Her shirt came unfastened and he pulled the edges open, gazing down at her breasts. She was slim everywhere, muscles sleek and strong under pale, smooth skin. Her breasts were high and slight, the pale pink nipples pebbling in the open air.
He touched the swelling, velvet soft skin of her breast with shaking, gentle hands, and brushed the extremely sensitive jut of one nipple with the back of his fingers. Sensation and emotion coursed through her, the small pleasure brought to an extreme by the awareness that he was the one who touched her with such care.
She looked up at his dear face, both noble and kind, and surprised an expression of vulnerability. He said, very low, “I have not been with anyone since my wife died. I felt dead inside for so long.”
Compassion wrenched her. She circled his wrists loosely with her hands. “We don’t have to do this, Aubrey, if you’re not ready.”
“Yes, we do.” His eyes blazed. “She took so much from me. I will not lose any more of my life to her.
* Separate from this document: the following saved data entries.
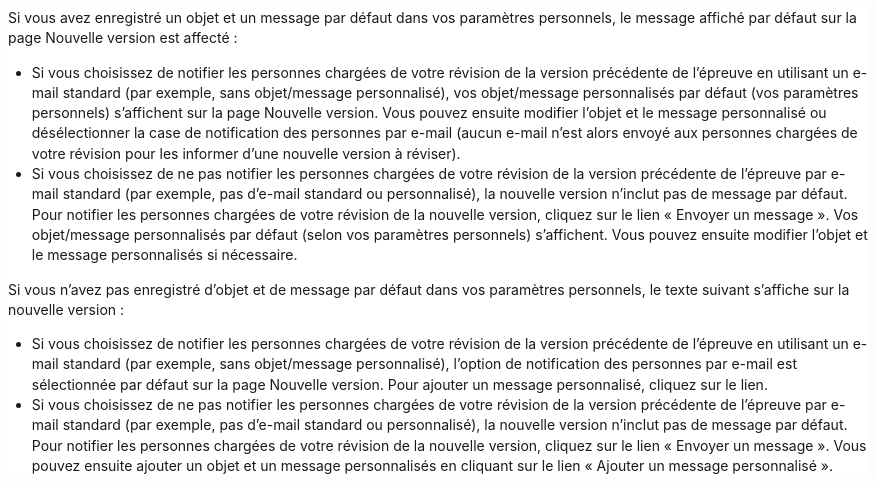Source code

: Si vous avez enregistré un objet et un message par défaut dans vos paramètres personnels, le message affiché par défaut sur la page Nouvelle version est affecté :

* Si vous choisissez de notifier les personnes chargées de votre révision de la version précédente de l’épreuve en utilisant un e-mail standard (par exemple, sans objet/message personnalisé), vos objet/message personnalisés par défaut (vos paramètres personnels) s’affichent sur la page Nouvelle version. Vous pouvez ensuite modifier l’objet et le message personnalisé ou désélectionner la case de notification des personnes par e-mail (aucun e-mail n’est alors envoyé aux personnes chargées de votre révision pour les informer d’une nouvelle version à réviser).
* Si vous choisissez de ne pas notifier les personnes chargées de votre révision de la version précédente de l’épreuve par e-mail standard (par exemple, pas d’e-mail standard ou personnalisé), la nouvelle version n’inclut pas de message par défaut. Pour notifier les personnes chargées de votre révision de la nouvelle version, cliquez sur le lien « Envoyer un message ». Vos objet/message personnalisés par défaut (selon vos paramètres personnels) s’affichent. Vous pouvez ensuite modifier l’objet et le message personnalisés si nécessaire.

Si vous n’avez pas enregistré d’objet et de message par défaut dans vos paramètres personnels, le texte suivant s’affiche sur la nouvelle version :

* Si vous choisissez de notifier les personnes chargées de votre révision de la version précédente de l’épreuve en utilisant un e-mail standard (par exemple, sans objet/message personnalisé), l’option de notification des personnes par e-mail est sélectionnée par défaut sur la page Nouvelle version. Pour ajouter un message personnalisé, cliquez sur le lien.
* Si vous choisissez de ne pas notifier les personnes chargées de votre révision de la version précédente de l’épreuve par e-mail standard (par exemple, pas d’e-mail standard ou personnalisé), la nouvelle version n’inclut pas de message par défaut. Pour notifier les personnes chargées de votre révision de la nouvelle version, cliquez sur le lien « Envoyer un message ». Vous pouvez ensuite ajouter un objet et un message personnalisés en cliquant sur le lien « Ajouter un message personnalisé ».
For a long time, I didn’t see how I could learn to trust someone again. Until you.”
Tears burned at the back of her eyes. “I would never hurt you. Never. I’ll kill anyone who tries.”
His clenched expression softened into a tender smile. He cupped her face and whispered, “I believe you.”
She pulled his hair loose from the tie that held it back, and the long raven strands fell about his lean face as he bent his head to kiss her. Starting out light and tender, the caress rapidly escalated until he gripped the back of her head and dug, groaning, into her open, inviting mouth.